Eigentlich sind PEP zum Beispiel der Potentat einer Drittwelt-Diktatur, zwielichtige Figuren wie Maduro oder x-beliebige Herrscher aus Afrika, Asien oder Lateinamerika. Aber könnte sich in einem behinderten Schweizer ein potenzieller Potentat und Drogenhändler verbergen? Das weiss man natürlich nie, und dann hilft für alles:

«Aufgrund des Bankkundengeheimnisses können wir den konkreten Sachverhalt nicht kommentieren. Sollte in einem Einzelfall eine missverständliche Formulierung gewählt worden sein, bedauern wir dies.»

Es scheint aber keine missverständliche Formulierung gewählt worden sein, sondern das Onboarding, wie man das auf Banglisch nennt, wurde schlichtweg abgebrochen, der potenzielle Neukunde abgelehnt.

Ist das die feine Art? Sollte so eine Bank mit Staatsgarantie einen Neukunden behandeln? Wäre es nicht eine Geste, die abgebrochene Kontoeröffnung fortzusetzen und dem Kunden zum Einstand ein Goldvreneli zu schenken? Plus ein Jahr Gebührenbefreiung?
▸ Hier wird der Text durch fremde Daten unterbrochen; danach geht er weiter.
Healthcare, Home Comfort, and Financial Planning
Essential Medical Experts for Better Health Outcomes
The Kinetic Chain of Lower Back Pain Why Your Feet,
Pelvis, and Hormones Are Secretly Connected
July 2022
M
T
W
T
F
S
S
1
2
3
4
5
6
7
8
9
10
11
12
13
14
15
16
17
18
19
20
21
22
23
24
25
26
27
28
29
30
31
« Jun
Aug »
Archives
Das würde sich die ZKB vielleicht überlegen, wenn es einem Massenorgan einfiele, auf die Geschichte aufzuspringen, die ja nicht nur für Hässig frei erhältlich ist. Aber ausser der WeWo (und ZACKBUM) macht das niemand.

Im Elendsjournalismus, wo ein angebliches ungebührliches Verhalten eines ETH-Professors mit unglaublichem Gezeter zelebriert wird, als sei hier ein neuer «#metoo»-Fall aufgetaucht.